▶ [Aim of the exercise] Nothing but the pictures should be dropped; repeat the rest of the data below exactly.

Segment Start: Source material

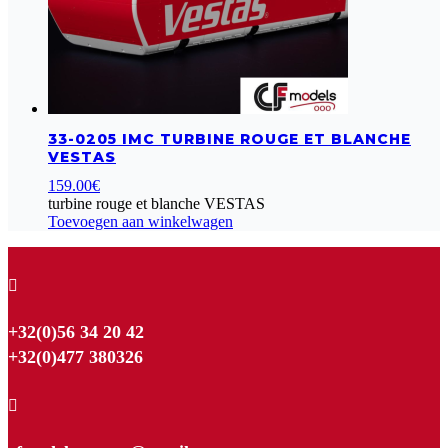
33-0205 IMC TURBINE ROUGE ET BLANCHE
VESTAS
159.00
€
turbine rouge et blanche VESTAS
Toevoegen aan winkelwagen

+32(0)56 34 20 42
+32(0)477 380326

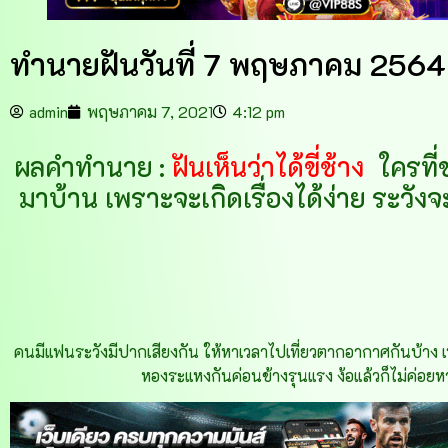
ทำนายฝันวันที่ 7 พฤษภาคม 2564
admin
พฤษภาคม 7, 2021
4:12 pm
ผลคำทำนาย :
ฝันเห็นว่าได้ขี่ช้าง
ใครที่
มาบ้าน เพราะจะเกิดเรื่องได้ง่าย ระวั
คนมีแฟนระวังมีปากเสียงกัน ให้หาเวลาไปเที่ยวตากอากาศกันบ้าง เพ
หองระแหงกันค่อนข้างรุนแรง ง้อแล้วก็ไม่ค่อ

Segment End: Source material

▶ [Reply to the exercise]
33-0205 IMC TURBINE ROUGE ET BLANCHE
VESTAS
159.00
€
turbine rouge et blanche VESTAS
Toevoegen aan winkelwagen

+32(0)56 34 20 42
+32(0)477 380326

ทำนายฝันวันที่ 7 พฤษภาคม 2564
admin
พฤษภาคม 7, 2021
4:12 pm
ผลคำทำนาย :
ฝันเห็นว่าได้ขี่ช้าง
ใครที่
มาบ้าน เพราะจะเกิดเรื่องได้ง่าย ระวั
คนมีแฟนระวังมีปากเสียงกัน ให้หาเวลาไปเที่ยวตากอากาศกันบ้าง เพ
หองระแหงกันค่อนข้างรุนแรง ง้อแล้วก็ไม่ค่อ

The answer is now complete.